• What is expected:
Output the listing below verbatim.

• Entries provided:
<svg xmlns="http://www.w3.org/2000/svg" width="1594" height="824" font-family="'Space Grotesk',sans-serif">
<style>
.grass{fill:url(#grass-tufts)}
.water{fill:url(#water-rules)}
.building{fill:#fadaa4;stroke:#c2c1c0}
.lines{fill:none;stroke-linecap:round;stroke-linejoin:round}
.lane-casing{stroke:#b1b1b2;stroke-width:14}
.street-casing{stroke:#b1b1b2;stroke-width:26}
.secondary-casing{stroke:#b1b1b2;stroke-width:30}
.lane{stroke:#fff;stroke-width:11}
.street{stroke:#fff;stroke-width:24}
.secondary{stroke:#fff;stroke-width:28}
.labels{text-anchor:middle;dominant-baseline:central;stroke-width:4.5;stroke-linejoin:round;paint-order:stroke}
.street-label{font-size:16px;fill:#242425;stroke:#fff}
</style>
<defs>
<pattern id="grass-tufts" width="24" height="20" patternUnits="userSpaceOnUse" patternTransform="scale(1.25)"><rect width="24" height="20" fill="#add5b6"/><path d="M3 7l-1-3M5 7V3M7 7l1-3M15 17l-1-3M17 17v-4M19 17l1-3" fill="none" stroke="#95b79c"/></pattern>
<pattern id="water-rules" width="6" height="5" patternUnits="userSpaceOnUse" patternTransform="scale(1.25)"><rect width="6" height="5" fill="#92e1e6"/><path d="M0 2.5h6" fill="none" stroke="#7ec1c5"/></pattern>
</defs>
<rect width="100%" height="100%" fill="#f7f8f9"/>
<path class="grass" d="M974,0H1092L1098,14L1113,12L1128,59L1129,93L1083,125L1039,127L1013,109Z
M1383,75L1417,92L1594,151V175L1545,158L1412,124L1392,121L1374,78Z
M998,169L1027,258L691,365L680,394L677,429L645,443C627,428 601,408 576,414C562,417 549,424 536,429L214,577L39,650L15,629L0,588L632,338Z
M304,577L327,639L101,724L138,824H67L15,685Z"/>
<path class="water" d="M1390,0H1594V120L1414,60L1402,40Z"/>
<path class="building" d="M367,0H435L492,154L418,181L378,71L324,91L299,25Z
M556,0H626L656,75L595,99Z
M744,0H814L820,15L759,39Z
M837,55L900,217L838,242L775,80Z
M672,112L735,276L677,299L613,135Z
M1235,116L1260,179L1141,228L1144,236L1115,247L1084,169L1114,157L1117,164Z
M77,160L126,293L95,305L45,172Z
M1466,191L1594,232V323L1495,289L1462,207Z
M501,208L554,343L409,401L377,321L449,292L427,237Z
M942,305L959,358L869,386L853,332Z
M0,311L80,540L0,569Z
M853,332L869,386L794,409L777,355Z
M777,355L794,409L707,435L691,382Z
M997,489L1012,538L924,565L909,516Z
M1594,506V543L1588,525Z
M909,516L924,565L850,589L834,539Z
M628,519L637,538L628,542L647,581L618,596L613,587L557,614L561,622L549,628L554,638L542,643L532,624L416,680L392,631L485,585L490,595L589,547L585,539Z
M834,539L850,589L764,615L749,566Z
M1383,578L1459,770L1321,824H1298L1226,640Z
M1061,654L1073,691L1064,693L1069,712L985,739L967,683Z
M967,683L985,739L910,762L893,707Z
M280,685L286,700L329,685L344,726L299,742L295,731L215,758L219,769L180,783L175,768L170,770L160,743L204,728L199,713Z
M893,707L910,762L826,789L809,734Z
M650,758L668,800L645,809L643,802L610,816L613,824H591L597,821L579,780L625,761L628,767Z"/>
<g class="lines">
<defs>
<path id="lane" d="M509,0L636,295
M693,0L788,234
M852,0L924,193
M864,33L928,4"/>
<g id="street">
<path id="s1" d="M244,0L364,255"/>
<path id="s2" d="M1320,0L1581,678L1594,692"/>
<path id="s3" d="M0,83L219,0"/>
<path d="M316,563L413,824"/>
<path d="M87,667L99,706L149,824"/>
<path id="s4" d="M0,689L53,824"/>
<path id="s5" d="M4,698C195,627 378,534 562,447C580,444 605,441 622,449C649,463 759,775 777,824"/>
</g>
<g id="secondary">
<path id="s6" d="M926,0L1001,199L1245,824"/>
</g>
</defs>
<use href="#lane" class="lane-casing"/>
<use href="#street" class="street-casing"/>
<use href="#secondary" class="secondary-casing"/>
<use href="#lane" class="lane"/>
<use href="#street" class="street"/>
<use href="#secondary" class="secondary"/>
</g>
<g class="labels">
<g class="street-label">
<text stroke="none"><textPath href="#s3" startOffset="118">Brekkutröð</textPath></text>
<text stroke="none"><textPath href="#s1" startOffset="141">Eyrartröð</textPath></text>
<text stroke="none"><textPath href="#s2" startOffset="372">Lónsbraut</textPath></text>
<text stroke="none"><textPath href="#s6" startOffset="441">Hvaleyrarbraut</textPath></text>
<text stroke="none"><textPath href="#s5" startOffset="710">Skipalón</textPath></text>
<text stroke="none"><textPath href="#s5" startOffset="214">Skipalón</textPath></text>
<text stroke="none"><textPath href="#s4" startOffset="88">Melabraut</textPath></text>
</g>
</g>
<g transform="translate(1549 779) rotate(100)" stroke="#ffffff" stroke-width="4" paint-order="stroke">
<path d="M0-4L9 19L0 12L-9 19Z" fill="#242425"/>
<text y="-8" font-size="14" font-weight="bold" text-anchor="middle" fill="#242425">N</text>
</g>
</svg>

• Problem solution:
<svg xmlns="http://www.w3.org/2000/svg" width="1594" height="824" font-family="'Space Grotesk',sans-serif">
<style>
.grass{fill:url(#grass-tufts)}
.water{fill:url(#water-rules)}
.building{fill:#fadaa4;stroke:#c2c1c0}
.lines{fill:none;stroke-linecap:round;stroke-linejoin:round}
.lane-casing{stroke:#b1b1b2;stroke-width:14}
.street-casing{stroke:#b1b1b2;stroke-width:26}
.secondary-casing{stroke:#b1b1b2;stroke-width:30}
.lane{stroke:#fff;stroke-width:11}
.street{stroke:#fff;stroke-width:24}
.secondary{stroke:#fff;stroke-width:28}
.labels{text-anchor:middle;dominant-baseline:central;stroke-width:4.5;stroke-linejoin:round;paint-order:stroke}
.street-label{font-size:16px;fill:#242425;stroke:#fff}
</style>
<defs>
<pattern id="grass-tufts" width="24" height="20" patternUnits="userSpaceOnUse" patternTransform="scale(1.25)"><rect width="24" height="20" fill="#add5b6"/><path d="M3 7l-1-3M5 7V3M7 7l1-3M15 17l-1-3M17 17v-4M19 17l1-3" fill="none" stroke="#95b79c"/></pattern>
<pattern id="water-rules" width="6" height="5" patternUnits="userSpaceOnUse" patternTransform="scale(1.25)"><rect width="6" height="5" fill="#92e1e6"/><path d="M0 2.5h6" fill="none" stroke="#7ec1c5"/></pattern>
</defs>
<rect width="100%" height="100%" fill="#f7f8f9"/>
<path class="grass" d="M974,0H1092L1098,14L1113,12L1128,59L1129,93L1083,125L1039,127L1013,109Z
M1383,75L1417,92L1594,151V175L1545,158L1412,124L1392,121L1374,78Z
M998,169L1027,258L691,365L680,394L677,429L645,443C627,428 601,408 576,414C562,417 549,424 536,429L214,577L39,650L15,629L0,588L632,338Z
M304,577L327,639L101,724L138,824H67L15,685Z"/>
<path class="water" d="M1390,0H1594V120L1414,60L1402,40Z"/>
<path class="building" d="M367,0H435L492,154L418,181L378,71L324,91L299,25Z
M556,0H626L656,75L595,99Z
M744,0H814L820,15L759,39Z
M837,55L900,217L838,242L775,80Z
M672,112L735,276L677,299L613,135Z
M1235,116L1260,179L1141,228L1144,236L1115,247L1084,169L1114,157L1117,164Z
M77,160L126,293L95,305L45,172Z
M1466,191L1594,232V323L1495,289L1462,207Z
M501,208L554,343L409,401L377,321L449,292L427,237Z
M942,305L959,358L869,386L853,332Z
M0,311L80,540L0,569Z
M853,332L869,386L794,409L777,355Z
M777,355L794,409L707,435L691,382Z
M997,489L1012,538L924,565L909,516Z
M1594,506V543L1588,525Z
M909,516L924,565L850,589L834,539Z
M628,519L637,538L628,542L647,581L618,596L613,587L557,614L561,622L549,628L554,638L542,643L532,624L416,680L392,631L485,585L490,595L589,547L585,539Z
M834,539L850,589L764,615L749,566Z
M1383,578L1459,770L1321,824H1298L1226,640Z
M1061,654L1073,691L1064,693L1069,712L985,739L967,683Z
M967,683L985,739L910,762L893,707Z
M280,685L286,700L329,685L344,726L299,742L295,731L215,758L219,769L180,783L175,768L170,770L160,743L204,728L199,713Z
M893,707L910,762L826,789L809,734Z
M650,758L668,800L645,809L643,802L610,816L613,824H591L597,821L579,780L625,761L628,767Z"/>
<g class="lines">
<defs>
<path id="lane" d="M509,0L636,295
M693,0L788,234
M852,0L924,193
M864,33L928,4"/>
<g id="street">
<path id="s1" d="M244,0L364,255"/>
<path id="s2" d="M1320,0L1581,678L1594,692"/>
<path id="s3" d="M0,83L219,0"/>
<path d="M316,563L413,824"/>
<path d="M87,667L99,706L149,824"/>
<path id="s4" d="M0,689L53,824"/>
<path id="s5" d="M4,698C195,627 378,534 562,447C580,444 605,441 622,449C649,463 759,775 777,824"/>
</g>
<g id="secondary">
<path id="s6" d="M926,0L1001,199L1245,824"/>
</g>
</defs>
<use href="#lane" class="lane-casing"/>
<use href="#street" class="street-casing"/>
<use href="#secondary" class="secondary-casing"/>
<use href="#lane" class="lane"/>
<use href="#street" class="street"/>
<use href="#secondary" class="secondary"/>
</g>
<g class="labels">
<g class="street-label">
<text stroke="none"><textPath href="#s3" startOffset="118">Brekkutröð</textPath></text>
<text stroke="none"><textPath href="#s1" startOffset="141">Eyrartröð</textPath></text>
<text stroke="none"><textPath href="#s2" startOffset="372">Lónsbraut</textPath></text>
<text stroke="none"><textPath href="#s6" startOffset="441">Hvaleyrarbraut</textPath></text>
<text stroke="none"><textPath href="#s5" startOffset="710">Skipalón</textPath></text>
<text stroke="none"><textPath href="#s5" startOffset="214">Skipalón</textPath></text>
<text stroke="none"><textPath href="#s4" startOffset="88">Melabraut</textPath></text>
</g>
</g>
<g transform="translate(1549 779) rotate(100)" stroke="#ffffff" stroke-width="4" paint-order="stroke">
<path d="M0-4L9 19L0 12L-9 19Z" fill="#242425"/>
<text y="-8" font-size="14" font-weight="bold" text-anchor="middle" fill="#242425">N</text>
</g>
</svg>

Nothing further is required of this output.